Robert Venturi and Denise Scott Brown worked collaboratively with FWM from 1980 to 1982 to create several new fabric designs. Their longtime associate, Steve Izenour—a principal with Venturi, Scott Brown and Associates from 1969 until his death in 2001—returned in 1993, first to design a floor plan for FWM’s new home at 1315 Cherry Street, and later to create a graphics and signage program to direct visitors to exhibition galleries and other public areas.
The design inspiration for Grandmother (1983) came from an old tablecloth belonging to the grandmother of an associate of Venturi and Scott Brown. They modified the tablecloth’s floral print and added an overlay pattern of dashes. Venturi has described the initial design idea: “We wanted a pattern . . . that was explicitly pretty in its soft, curvy configurations and sweet combinations of colors, and represented as well something with nice associations, those of flowers. By juxtaposing the two patterns, the dashes and the grandmother-tablecloth, we achieved design involving dramatic contrasts of scale, rhythm, color, and association, and one that is usable in many ways” (VSBA Archives, project statement, July 19, 1990).

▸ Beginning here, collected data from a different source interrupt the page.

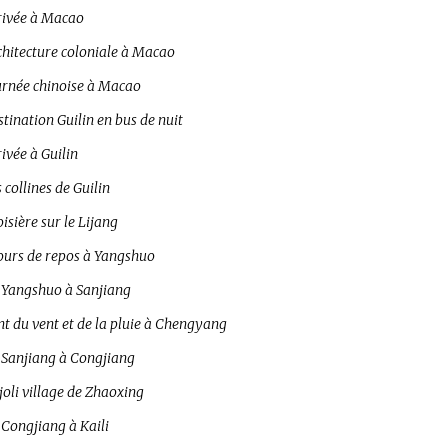
rivée à Macao
chitecture coloniale à Macao
urnée chinoise à Macao
tination Guilin en bus de nuit
ivée à Guilin
 collines de Guilin
isière sur le Lijang
jours de repos à Yangshuo
 Yangshuo à Sanjiang
t du vent et de la pluie à Chengyang
 Sanjiang à Congjiang
joli village de Zhaoxing
 Congjiang à Kaili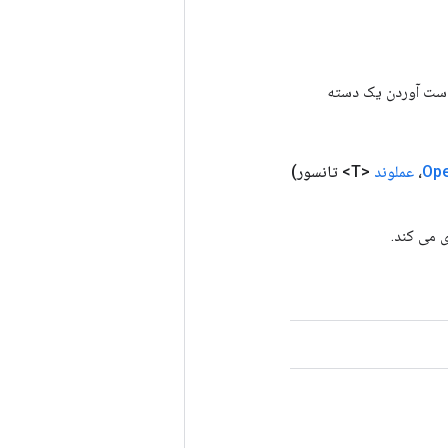
رای به دست آوردن یک دسته
Op
عملوند
<T> تانسور)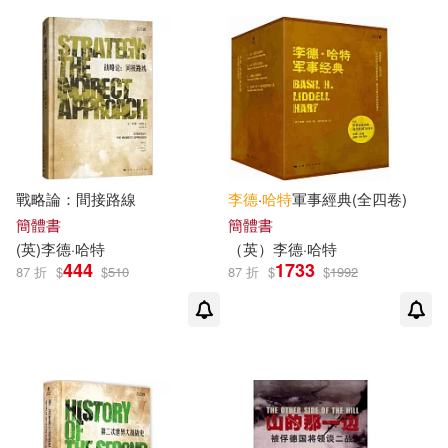
戰略論：間接路線
李德
·
哈特
軍事經典(全四卷)
簡體書
簡體書
(英)
李德
·
哈特
（英）
李德
·
哈特
444
1733
87 折
$
$
510
87 折
$
$
1992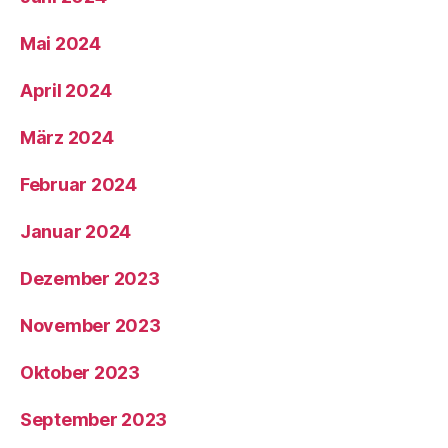
Mai 2024
April 2024
März 2024
Februar 2024
Januar 2024
Dezember 2023
November 2023
Oktober 2023
September 2023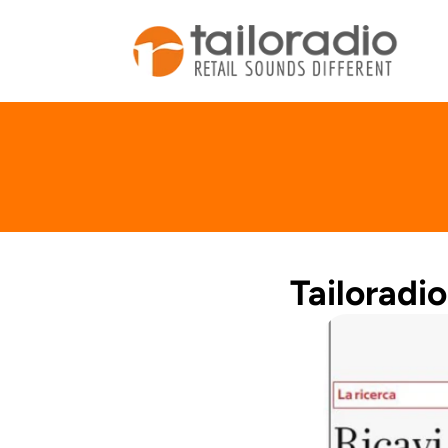
Tailoradi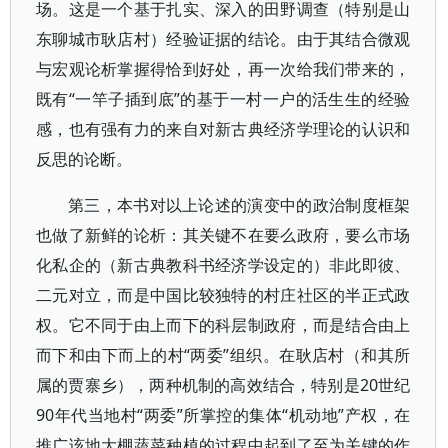
场。这是一个基于扎实、深入的田野调查（特别是山
东聊城市耿店村）经验证据的结论。由于其结合微观
与宏观论析掌握得恰到好处，再一次给我们带来的，
既有“一竿子插到底”的基于一村一户的活生生的经验
感，也有强有力的来自对新古典经济学理论的认识和
反思的论断。
第三，本书对以上论述的演变中的政治制度框架
也做了新鲜的论析：其关键不在要么政府，要么市场
化私企的（新古典教科书经济学设定的）非此即彼、
二元对立，而是中国比较独特的村庄社区的半正式政
权。它不同于由上而下的科层制政府，而是结合由上
而下和由下而上的村“两委”组织。在耿店村（和其所
属的贾寨乡），两种机制的高效结合，特别是20世纪
90年代当地村“两委”所掌控的集体“机动地”产权，在
推广该地大棚蔬菜种植的过程中起到了至为关键的作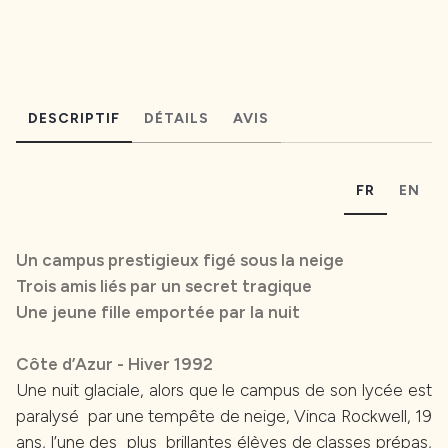
DESCRIPTIF
DÉTAILS
AVIS
FR
EN
Un campus prestigieux figé sous la neige
Trois amis liés par un secret tragique
Une jeune fille emportée par la nuit
Côte d’Azur - Hiver 1992
Une nuit glaciale, alors que le campus de son lycée est
paralysé par une tempête de neige, Vinca Rockwell, 19
ans, l’une des plus brillantes élèves de classes prépas,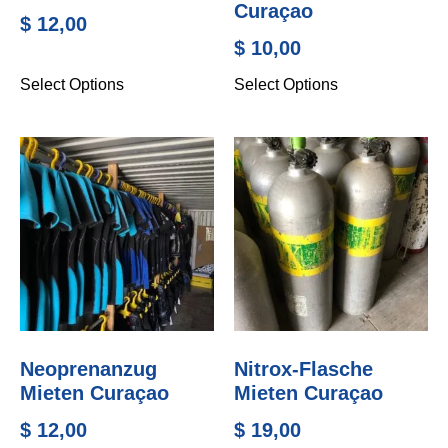
Curaçao
$
12,00
$
10,00
Select Options
Select Options
Neoprenanzug
Nitrox-Flasche
Mieten Curaçao
Mieten Curaçao
$
12,00
$
19,00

In 1998, Steve Izenour updated the firm’s 1982 prototype for Flowers fabric, which was originally developed from the façade design for Best Products. Izenour modified the abstracted floral design—changing the colors and scale, and fabricating them from a rigid plastic material called Sintra board—and arranged the resulting large-scale, free-floating flowers on a sea of mint green for the stairway connecting the FWM’s fifth and sixth floors.